▶ _Page extract_:
──────────

United States v. Felicia Thomas

335 F. App'x 204
CourtCourt of Appeals for the Third Circuit
DecidedJune 18, 2009
Docket08-2957
StatusUnpublished

This text of 335 F. App'x 204 (United States v. Felicia Thomas) is published on Counsel Stack Legal Research, covering Court of Appeals for the Third Circuit primary law. Counsel Stack provides free access to over 12 million legal documents including statutes, case law, regulations, and constitutions.

Bluebook
United States v. Felicia Thomas, 335 F. App'x 204 (3d Cir. 2009).

Opinion

OPINION

ROTH, Circuit Judge:

The District Court found that Felicia Thomas had violated the terms of her supervised release. She appealed. The District Court had jurisdiction pursuant to 18 U.S.C. § 3583. We have jurisdiction pursuant to 28 U.S.C. § 1291 and 18 U.S.C. § 3742(a). We review the District Court’s decision to revoke supervised release for abuse of discretion. United States v. Maloney, 513 F.3d 350, 354 (3d Cir.2008). We will affirm.

We assume the parties’ familiarity with the facts and the record of prior proceedings, which we describe only as necessary to explain our decision.

──────────

▶ _Information provided_:
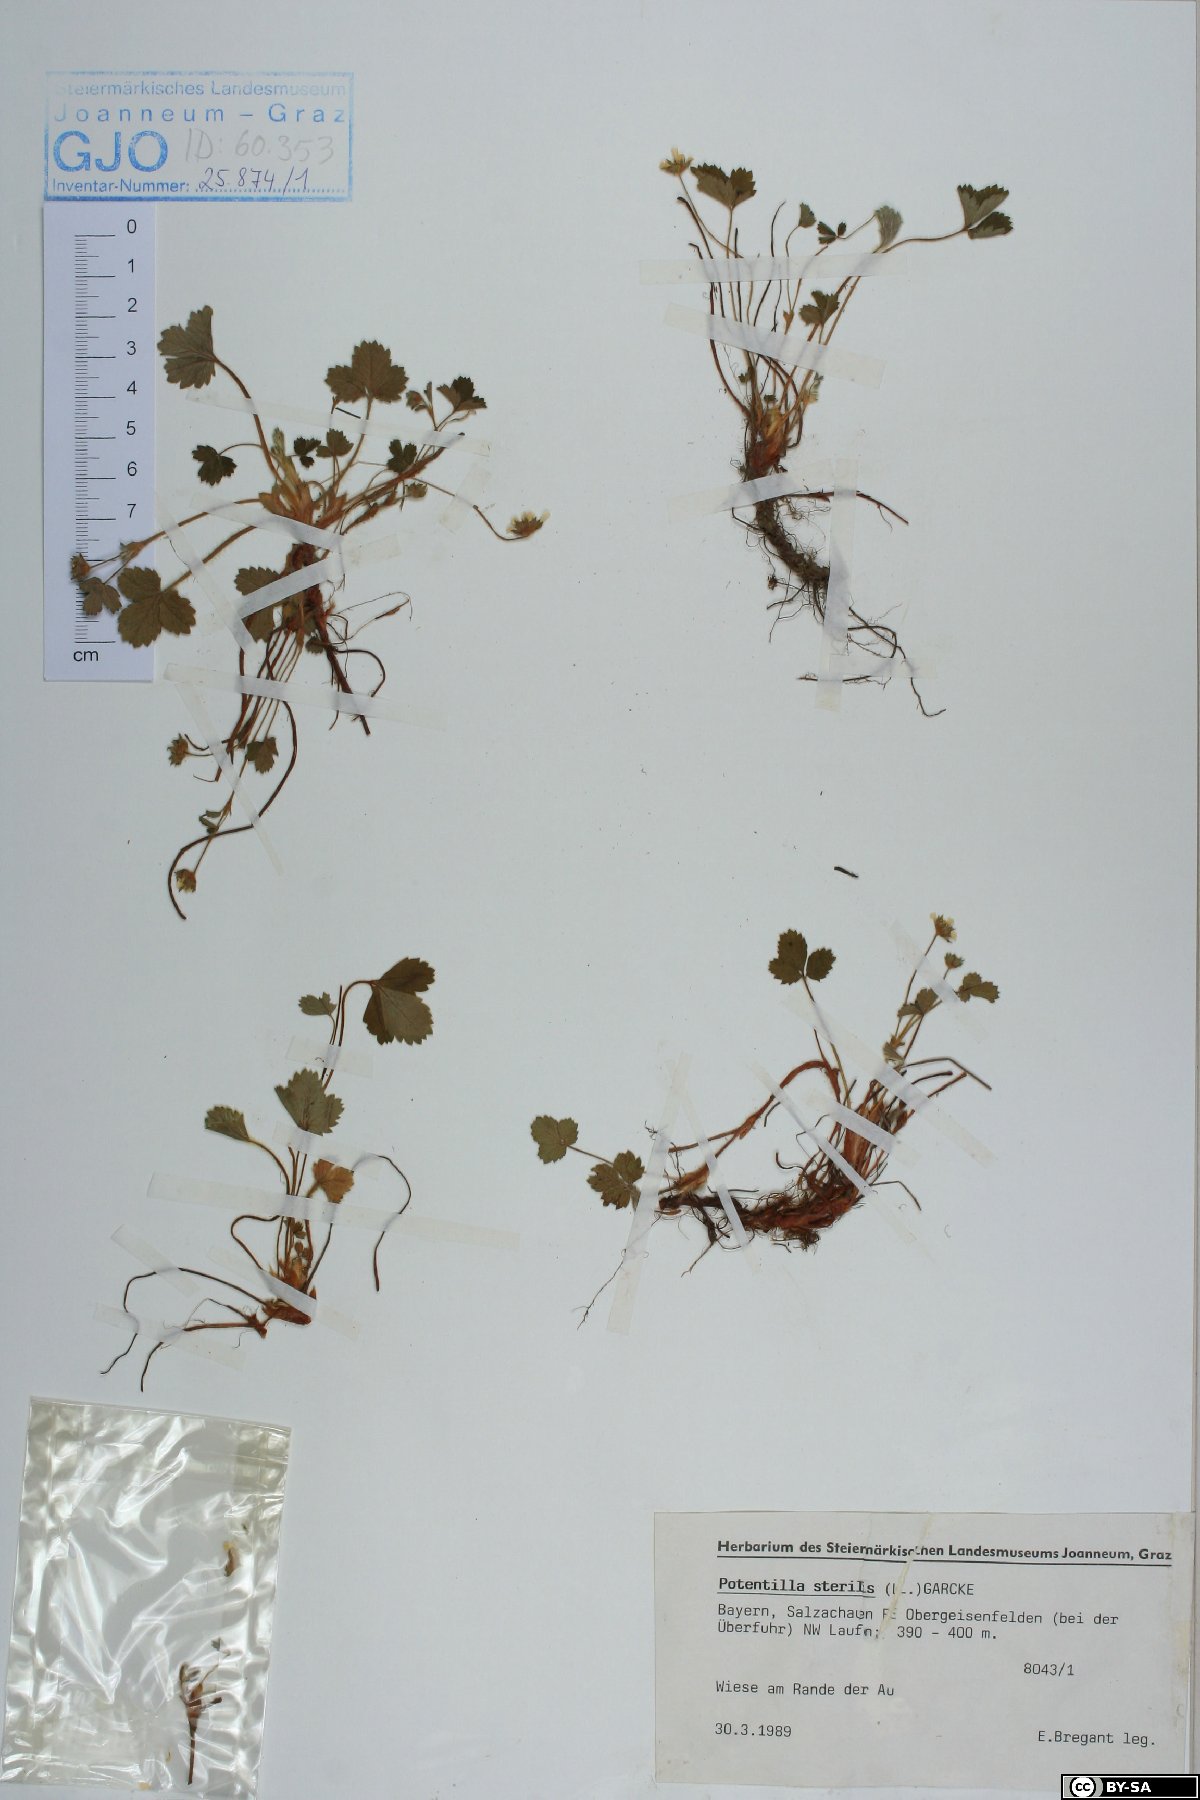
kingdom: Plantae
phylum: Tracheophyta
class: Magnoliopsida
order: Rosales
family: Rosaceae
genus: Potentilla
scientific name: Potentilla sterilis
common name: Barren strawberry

──────────

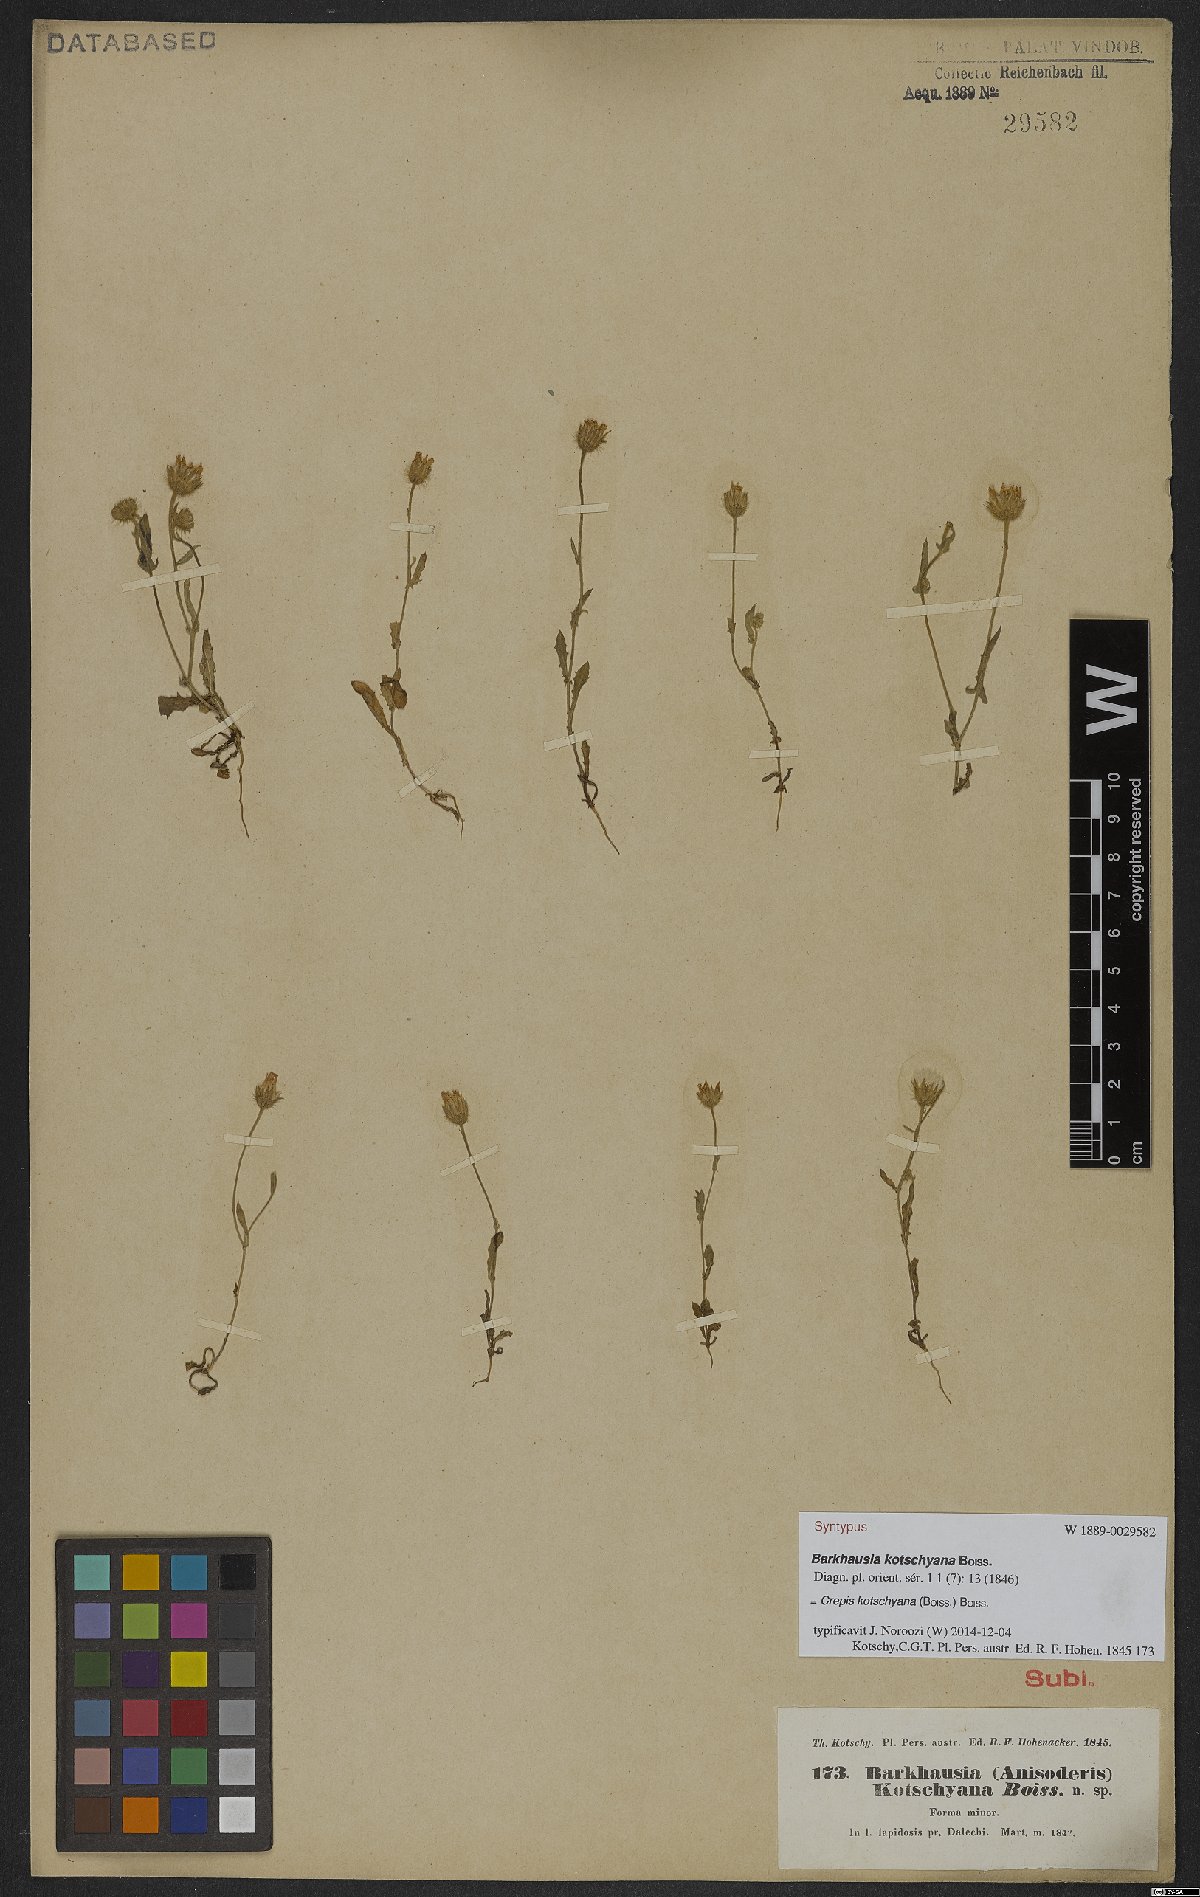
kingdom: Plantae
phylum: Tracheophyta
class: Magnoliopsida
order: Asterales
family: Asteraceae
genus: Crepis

──────────

▶ _Your assignment_: Reproduce the court opinion extract in full, word for word. The entries are separate material with no connection to the court opinion.

▶ _Answer for the task_:
United States v. Felicia Thomas

335 F. App'x 204
CourtCourt of Appeals for the Third Circuit
DecidedJune 18, 2009
Docket08-2957
StatusUnpublished

This text of 335 F. App'x 204 (United States v. Felicia Thomas) is published on Counsel Stack Legal Research, covering Court of Appeals for the Third Circuit primary law. Counsel Stack provides free access to over 12 million legal documents including statutes, case law, regulations, and constitutions.

Bluebook
United States v. Felicia Thomas, 335 F. App'x 204 (3d Cir. 2009).

Opinion

OPINION

ROTH, Circuit Judge:

The District Court found that Felicia Thomas had violated the terms of her supervised release. She appealed. The District Court had jurisdiction pursuant to 18 U.S.C. § 3583. We have jurisdiction pursuant to 28 U.S.C. § 1291 and 18 U.S.C. § 3742(a). We review the District Court’s decision to revoke supervised release for abuse of discretion. United States v. Maloney, 513 F.3d 350, 354 (3d Cir.2008). We will affirm.

We assume the parties’ familiarity with the facts and the record of prior proceedings, which we describe only as necessary to explain our decision.